Three weeks after he took office in January 2019, California’s largest utility declared bankruptcy due to the billions of dollars in costs it faced because of wildfire-related damage it had helped cause.

Since then, the state has suffered one wildfire after another, including nine of the 20 largest fires in state history. Blazes across the Pacific region this summer sent smoke all the way to the East Coast.

Newsom came to office focused on other, more typically urgent issues, like housing and jobs, but the fires have become an almost constant emergency for his administration. Similarly, he’s had to contend with rolling blackouts as heat waves spiked energy demand, and he’s flirted with issuing statewide water restrictions as the West faces one of the worst droughts in a generation.

Now, with a failed recall attempt behind him and the pandemic easing, Newsom is squarely focused on climate change, senior climate adviser Lauren Sanchez said in a recent call with reporters.

“He is feeling a real moral imperative around this issue right now,” Sanchez said. “To wax philosophically, he has four young children and has asked us to all manage this crisis like the emergency it is so that we can leave a livable planet for our children.”

Newsom has also been candid about the difficulty he’s faced governing through crisis after crisis. When asked by a reporter about what goes through his head when he’s surveying destruction, Newsom said his personal reactions are increasingly more intense.

“It’s not intellectual anymore,” he said, “it’s emotional.”

Jeff Schlegelmilch, the director of the National Center for Disaster Preparedness at Columbia University, said disasters are putting pressure on every level of government. The pandemic, along with extreme weather, opened up questions about how the government can be in emergency response mode when there is always an emergency.

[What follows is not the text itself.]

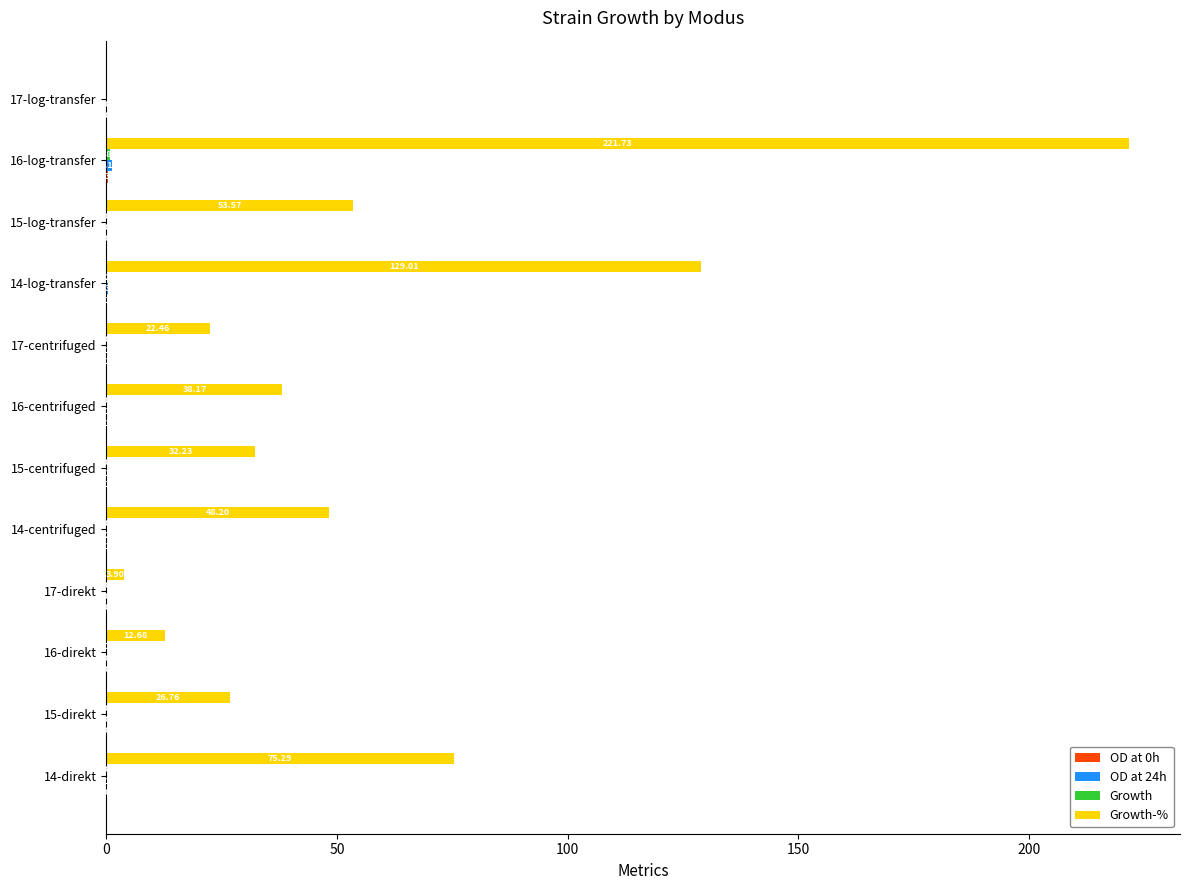

What is the total value across all series at 14-direkt?

75.6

Schlegelmilch cited a 2009 study that found voters reward the incumbent presidential party for delivering disaster relief — but not for investing in preparedness. That’s despite the fact that one dollar spent on disaster preparation was worth $15 in terms of the damage that’s prevented. The result? Local governments are often awaiting aid rather than planning ahead.

“The disaster assistance fund through FEMA used to be like 911,” he said. “Now it’s become like 411 — it’s being used a lot more frequently.”

Yet, governors are now also talking about trying to get ahead of extreme weather. One of Murphy’s signature campaign goals in 2017 was a clean energy and climate change plan. Asked whether Ida can help him, Murphy said he hopes it does.

“I say this with a heavy heart because, you know, we’re talking about a storm that killed 30 people, so this is not something in any way shape or form I wish for — to the contrary — but I hope it adds. I can’t believe it’s deleterious or deletive from our push,” he said.

“It’s got to be, sadly, a very stark, tragic reminder that we’ve got to act, we’ve got to get out ahead of this, we can’t continue to be dragged by this.”

Marie French from New York, Colby Bermel from California and Lisa Kashinsky from Massachusetts contributed to this report.